Death rates dropped among black people living with HIV in the US between 2008 and 2012, and the drop was more substantial than the overall drop in deaths among all people with HIV in the country, according to the US Centers for Disease Control and Prevention. Even so, black people with HIV are still more likely to die than whites or people of Hispanic descent — a finding that indicates a clear need for strategies that will "further reduce disparities in deaths," the report's authors write.
Black people living with HIV experienced higher numbers and rates of deaths
The death rate per 1,000 black people living with HIV decreased by 28 percent between 2008 and 2012, according to the CDC statistics, published in the Morbidity and Mortality Weekly Report. That’s a big, positive change — one that’s bigger than the overall 22 percent decline in deaths per 1,000 people living with HIV during that same period.
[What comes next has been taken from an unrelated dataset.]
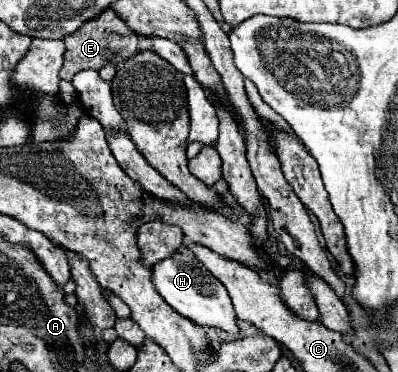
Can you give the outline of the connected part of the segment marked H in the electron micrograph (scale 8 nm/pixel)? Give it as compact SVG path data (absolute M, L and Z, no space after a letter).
M178 249L170 257L152 265L150 271L152 271L152 285L174 311L182 313L184 317L192 319L198 325L214 325L222 327L228 333L238 333L236 315L228 291L214 275L208 273L208 269L192 253Z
It's not all good news. The death rate among black people with HIV in the US remains greater than that of white people or Hispanics living with HIV. In 2012, for instance, 48 percent of people with HIV who died that year were black. Over 8,100 black people living with HIV died, compared with 5,400 deaths among white people, and 2,500 deaths among Hispanics and Latinos.
These findings aren’t necessarily easy to interpret, however. The numbers presented in the report are "all-cause mortality" numbers, meaning that they aren’t strictly related to HIV. The report found that injection drug users have the highest death rates, so these numbers probably include events like overdoses. So today's statistics can’t be used to directly evaluate differences in the quality of care among various ethnicities, the authors write. Still, all-cause mortality is probably the best indicator to use given that HIV infection suppresses the immune system in ways that can result in cancer, or that can leave people vulnerable to various fatal infections.
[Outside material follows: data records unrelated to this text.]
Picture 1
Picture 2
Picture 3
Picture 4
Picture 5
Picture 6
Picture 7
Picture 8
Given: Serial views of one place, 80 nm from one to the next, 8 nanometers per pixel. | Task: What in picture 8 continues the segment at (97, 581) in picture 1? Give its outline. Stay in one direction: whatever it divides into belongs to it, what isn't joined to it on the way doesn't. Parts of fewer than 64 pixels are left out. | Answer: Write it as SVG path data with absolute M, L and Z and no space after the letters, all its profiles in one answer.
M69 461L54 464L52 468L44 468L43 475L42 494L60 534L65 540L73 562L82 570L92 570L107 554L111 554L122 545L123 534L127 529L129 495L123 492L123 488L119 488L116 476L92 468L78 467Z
The fact that these disparities exist in the first place is still distressing
The overall decline in mortality among people living with HIV is encouraging; the gap between ethnicities in the US appears to be narrowing. Yet the fact that these disparities exist in the first place is still distressing, especially given that non-Hispanic black people in the US are among the second largest group without health care. "Efforts are needed to increase entry into and retention care of black persons living with diagnosed HIV," the authors write. "Focusing prevention and care efforts on minority populations with a disproportionate HIV burden could lead to further reduction, if not elimination, of health disparities."